CNRS, UMS 3601, Institut Français de Bioinformatique, IFB-core, 2 rue Gaston Crémieux, F-91000 Evry, France.
National Life Science Supercomputing Center, Technical University of Denmark, Building 208, DK-2800 Kongens Lyngby, Denmark.
Gigascience. 2021 Jan 27;10(1). doi: 10.1093/gigascience/giaa157.
Life scientists routinely face massive and heterogeneous data analysis tasks and must find and access the most suitable databases or software in a jungle of web-accessible resources. The diversity of information used to describe life-scientific digital resources presents an obstacle to their utilization. Although several standardization efforts are emerging, no information schema has been sufficiently detailed to enable uniform semantic and syntactic description-and cataloguing-of bioinformatics resources.
Here we describe biotoolsSchema, a formalized information model that balances the needs of conciseness for rapid adoption against the provision of rich technical information and scientific context. biotoolsSchema results from a series of community-driven workshops and is deployed in the bio.tools registry, providing the scientific community with >17,000 machine-readable and human-understandable descriptions of software and other digital life-science resources.

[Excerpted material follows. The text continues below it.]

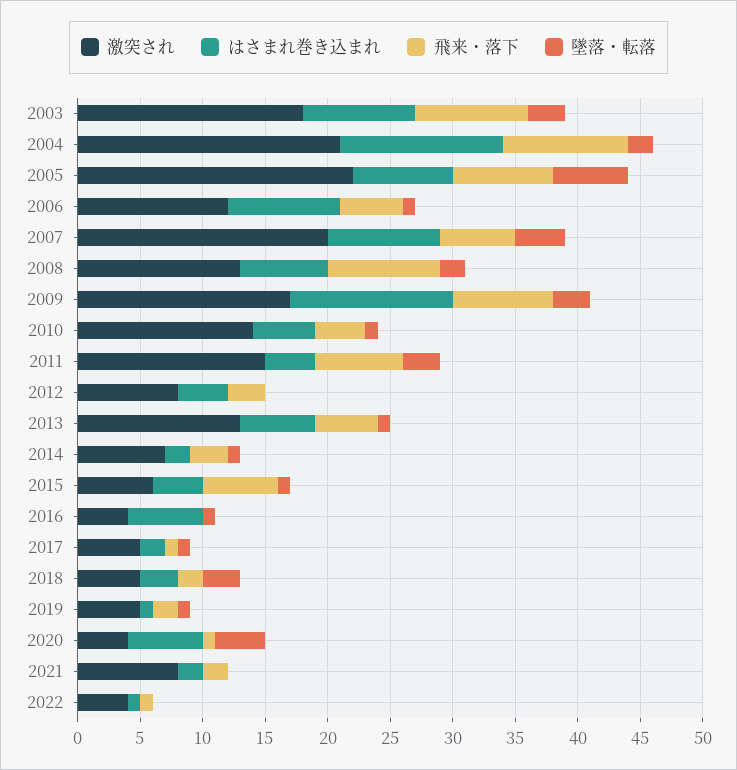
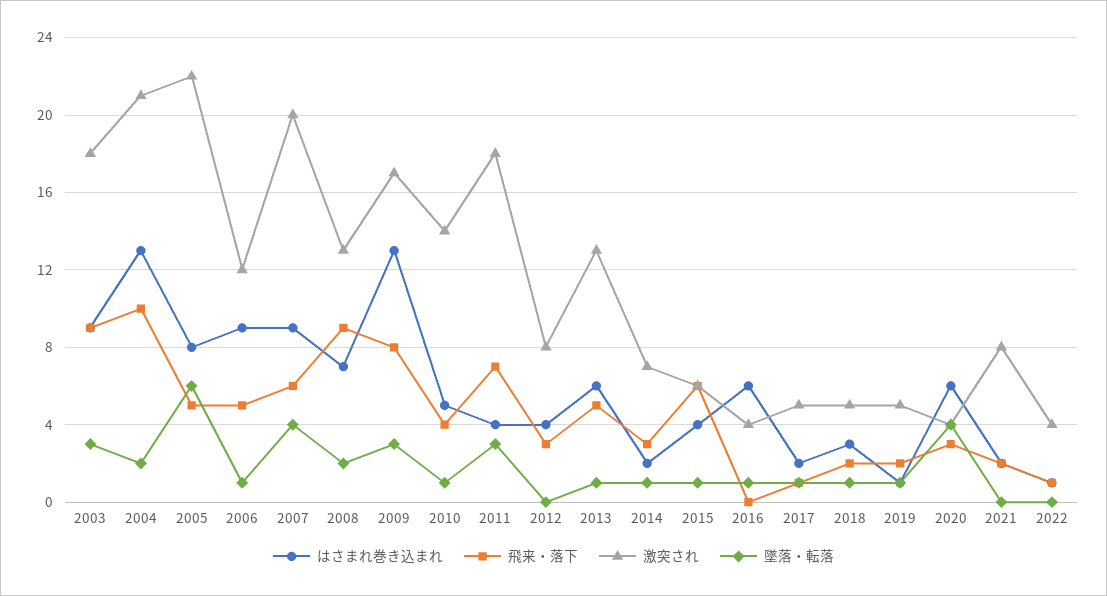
飛来・落下, 2005: 8 -> 5
激突され, 2011: 15 -> 18
墜落・転落, 2018: 3 -> 1
飛来・落下, 2020: 1 -> 3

We compare our approach to related initiatives and provide alignments to foster interoperability and reusability.
biotoolsSchema supports the formalized, rigorous, and consistent specification of the syntax and semantics of bioinformatics resources, and enables cataloguing efforts such as bio.tools that help scientists to find, comprehend, and compare resources. The use of biotoolsSchema in bio.tools promotes the FAIRness of research software, a key element of open and reproducible developments for data-intensive sciences.
生命科学家经常面临大规模且异构的数据分析任务,必须在网络可访问资源的丛林中找到并访问最合适的数据库或软件。用于描述生命科学数字资源的信息多样性是其利用的障碍。尽管正在出现一些标准化工作,但没有任何信息模式足够详细,无法实现生物信息学资源的统一语义和语法描述和编目。
在这里,我们描述了 biotoolsSchema,这是一种形式化的信息模型,它在快速采用的简洁性需求与提供丰富技术信息和科学上下文之间取得平衡。biotoolsSchema 源自一系列社区驱动的研讨会,并部署在 bio.tools 注册中心,为科学界提供了 >17000 个可机读和可理解的软件和其他数字生命科学资源的描述。我们比较了我们的方法与相关倡议,并提供了对齐以促进互操作性和可重用性。
biotoolsSchema 支持生物信息学资源的语法和语义的形式化、严格和一致的规范,并支持诸如 bio.tools 等编目工作,帮助科学家找到、理解和比较资源。bio.tools 中 biotoolsSchema 的使用促进了研究软件的 FAIRness,这是数据密集型科学开放和可重复发展的关键要素。